First, let's find the area. We can use the formula for the area of a circle: area = π * radius^2. But we need the radius before we can calculate it.
The strain is the change in length per original length. In this case, the change in length is 0.009 m, and the original length is 18 m. So the strain is 0.009 m / 18 m = 0.0005.
Now we can use Young's Modulus to find the stress. Young's Modulus (E) is the constant of proportionality between stress and strain. In this case, E is 200 x 10^9 N/m^2.
So we have the stress = E * strain. Rearranging the formula, we get strain = stress / E.
Plugging in the values, we get 0.0005 = stress / (200 x 10^9 N/m^2).
Now we can solve for stress: stress = 0.0005 * (200 x 10^9 N/m^2) = 100 x 10^6 N/m^2.
Finally, we can calculate the radius. Dividing the force by the stress, we get the area. And from there, we can find the diameter.
So, radius = √(force / stress) = √(3800 N / (100 x 10^6 N/m^2)) = √(0.038) = 0.195 m.
The diameter is twice the radius, so the diameter of the wire is approximately 0.39 m.
Well, that's quite a big wire! Just make sure no one mistakes it for a jump rope!
To find the diameter of the steel wire, we can use Hooke's law and the formula for stress and strain. This involves rearranging the equations to solve for the diameter.
First, let's identify the given values:
- Length of the wire (L): 18 m
- Load stress (σ): 3800 N
- Maximum allowed strain (εA): 0.009 m
- Young's modulus (Y): 200 x 10^9 N/m^2
Hooke's law states that stress (σ) is equal to the Young's modulus (Y) multiplied by the strain (ε). Mathematically, this can be written as σ = Y * ε.
We need to calculate the strain (ε) for the given values. The strain is defined as the change in length (ΔL) divided by the original length (L). So, ε = ΔL / L.
In this case, ΔL is the maximum allowed strain (εA), which is 0.009 m. Therefore, ε = 0.009 m / 18 m.

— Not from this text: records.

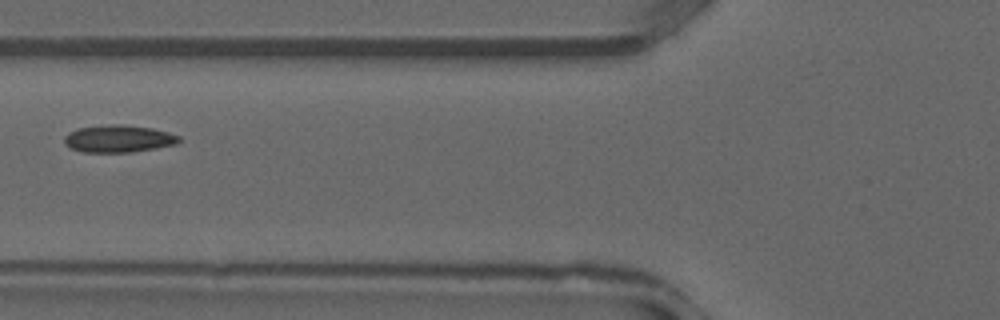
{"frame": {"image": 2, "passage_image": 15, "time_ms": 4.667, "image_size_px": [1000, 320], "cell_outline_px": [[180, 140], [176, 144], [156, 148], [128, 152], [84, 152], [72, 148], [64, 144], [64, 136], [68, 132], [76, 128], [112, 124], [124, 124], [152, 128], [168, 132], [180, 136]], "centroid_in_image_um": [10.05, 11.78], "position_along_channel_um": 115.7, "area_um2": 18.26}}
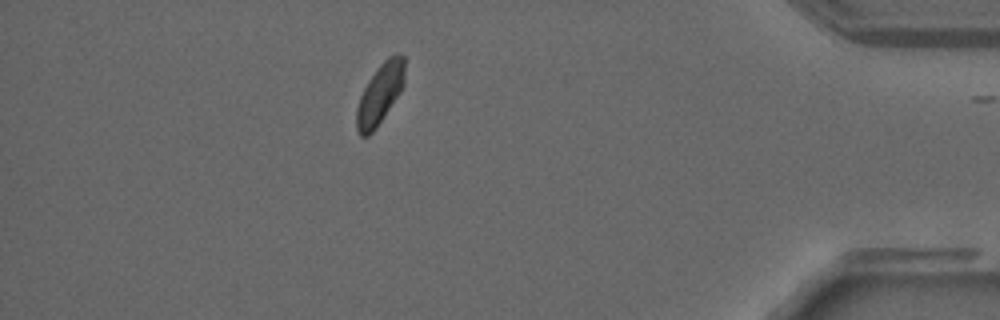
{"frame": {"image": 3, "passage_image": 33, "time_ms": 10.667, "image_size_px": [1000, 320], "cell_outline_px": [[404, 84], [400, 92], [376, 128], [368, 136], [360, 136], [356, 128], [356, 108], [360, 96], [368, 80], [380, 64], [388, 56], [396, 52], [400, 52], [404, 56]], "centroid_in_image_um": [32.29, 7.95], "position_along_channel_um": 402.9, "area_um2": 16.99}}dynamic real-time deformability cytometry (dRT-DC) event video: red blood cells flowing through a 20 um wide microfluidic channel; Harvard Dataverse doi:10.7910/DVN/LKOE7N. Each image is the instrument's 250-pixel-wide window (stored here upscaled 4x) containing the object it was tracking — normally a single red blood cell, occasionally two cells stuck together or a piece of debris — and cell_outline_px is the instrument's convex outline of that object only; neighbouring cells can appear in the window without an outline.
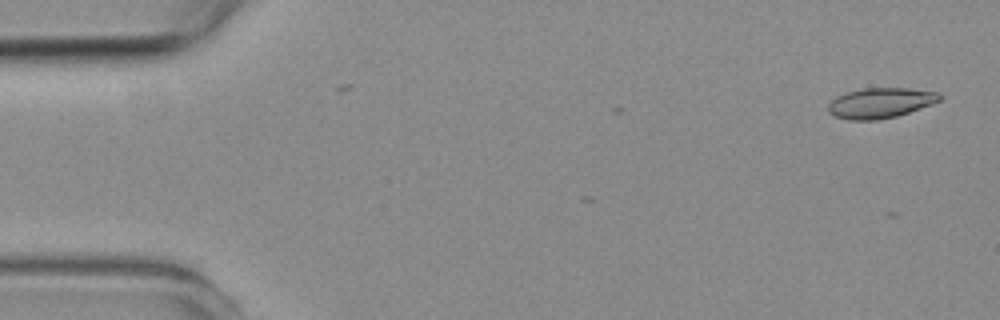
{"species": "common noctule bat (a hibernating species)", "species_latin": "Nyctalus noctula", "temperature_condition": "room temperature", "stored_images_in_passage": 3, "camera_frame_rate_fps": 3000, "um_per_image_px": 0.085, "animal": {"sex": "female", "body_mass_g": 19.3, "forearm_length_mm": 54.1}, "frame": {"image": 1, "passage_image": 1, "time_ms": 0.0, "image_size_px": [1000, 320], "cell_outline_px": [[944, 96], [940, 100], [920, 108], [896, 116], [876, 120], [848, 120], [836, 116], [828, 112], [828, 104], [836, 96], [848, 92], [864, 88], [908, 88], [940, 92]], "centroid_in_image_um": [74.84, 8.74], "position_along_channel_um": 10.2, "area_um2": 19.59}}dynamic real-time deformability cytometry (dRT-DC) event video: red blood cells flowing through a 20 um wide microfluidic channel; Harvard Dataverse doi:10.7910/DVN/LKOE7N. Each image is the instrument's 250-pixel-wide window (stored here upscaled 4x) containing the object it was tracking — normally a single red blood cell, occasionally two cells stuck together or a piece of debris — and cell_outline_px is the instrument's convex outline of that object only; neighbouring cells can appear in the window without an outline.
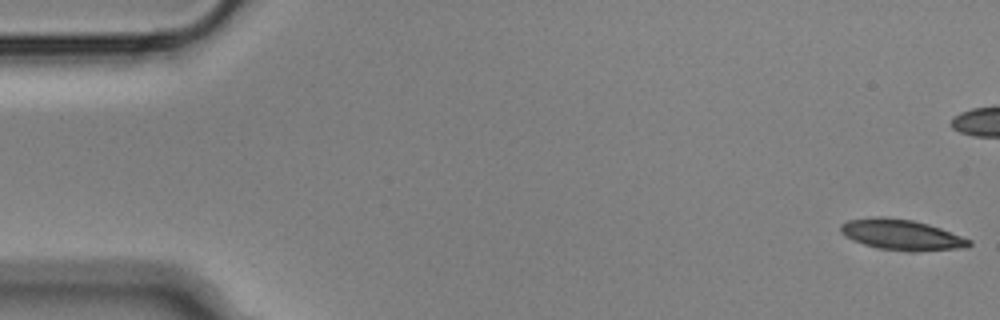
{"species": "Egyptian fruit bat (a non-hibernating species)", "species_latin": "Rousettus aegyptiacus", "temperature_condition": "cold", "stored_images_in_passage": 56, "camera_frame_rate_fps": 3000, "um_per_image_px": 0.085, "animal": {"sex": "male"}, "frame": {"image": 1, "passage_image": 1, "time_ms": 0.0, "image_size_px": [1000, 320], "cell_outline_px": [[972, 244], [968, 248], [908, 252], [880, 248], [864, 244], [852, 240], [844, 236], [840, 232], [840, 224], [848, 220], [872, 216], [884, 216], [912, 220], [928, 224], [940, 228], [972, 240]], "centroid_in_image_um": [76.63, 19.95], "position_along_channel_um": 8.4, "area_um2": 23.18}}
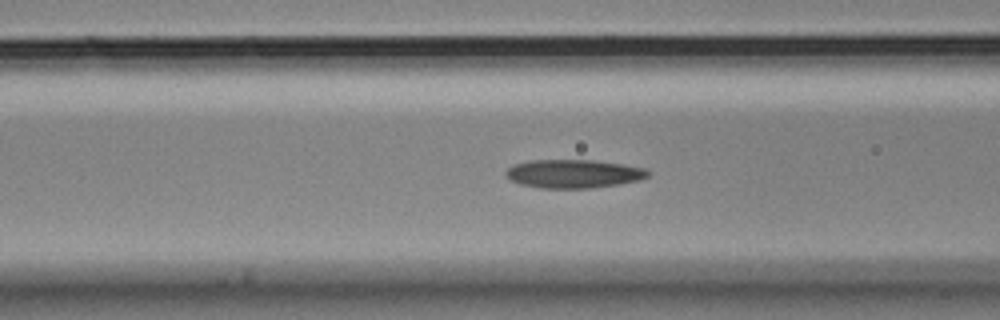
{"frame": {"image": 2, "passage_image": 21, "time_ms": 6.667, "image_size_px": [1000, 320], "cell_outline_px": [[648, 176], [640, 180], [620, 184], [588, 188], [540, 188], [520, 184], [504, 176], [504, 172], [512, 164], [532, 160], [592, 160], [620, 164], [644, 168], [648, 172]], "centroid_in_image_um": [48.69, 14.77], "position_along_channel_um": 117.9, "area_um2": 23.52}}
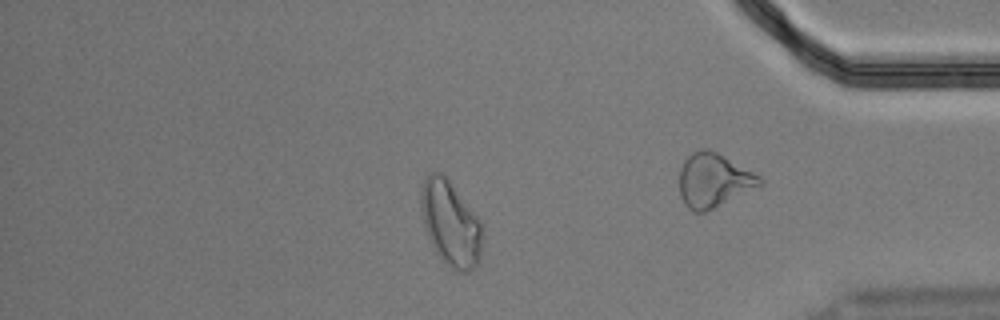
{"frame": {"image": 3, "passage_image": 47, "time_ms": 15.333, "image_size_px": [1000, 320], "cell_outline_px": [[480, 256], [476, 264], [468, 272], [460, 272], [452, 268], [436, 252], [428, 236], [424, 224], [420, 208], [420, 192], [424, 176], [428, 172], [440, 172], [448, 180], [480, 220]], "centroid_in_image_um": [38.24, 18.95], "position_along_channel_um": 397.0, "area_um2": 29.71}, "authors_computed_cell_mechanics": {"area_um2": 23.12, "velocity_mm_per_s": 3.6055, "shape_relaxation_time_tau1_ms": 6.3863, "shape_relaxation_time_tau2_ms": 4.2126, "deformation_change_tau1": 0.1824, "deformation_change_tau2": 0.1239}}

Now we have the value of strain (ε), and we can substitute it into Hooke's law to find the stress (σ). Rearranging the equation, we get σ = Y * ε.
Substituting the values, σ = (200 x 10^9 N/m^2) * (0.009 m / 18 m).
Calculating further, σ = 200 x 10^9 N/m^2 * 0.0005.
The stress (σ) is equal to 100 x 10^6 N/m^2.
Next, we can use the formula for stress in terms of force (F) and cross-sectional area (A) to find the cross-sectional area of the wire. The formula is A = F / σ.
Here, F is the force applied to the wire, which is given as 3800 N. Substituting the values, A = 3800 N / (100 x 10^6 N/m^2).
Calculating further, A = 0.000038 m^2.
The cross-sectional area (A) of the wire is equal to 0.000038 m^2.
Lastly, we can use the formula for the area of a circle (πr^2) to find the diameter (d) of the wire. The formula is d = √(4A / π).
Substituting the value of cross-sectional area (A), we get d = √(4 * 0.000038 m^2 / π).
Calculating further, d = √(0.000152 / π) m.
The diameter (d) of the wire is approximately equal to √(0.000152 / π) meters.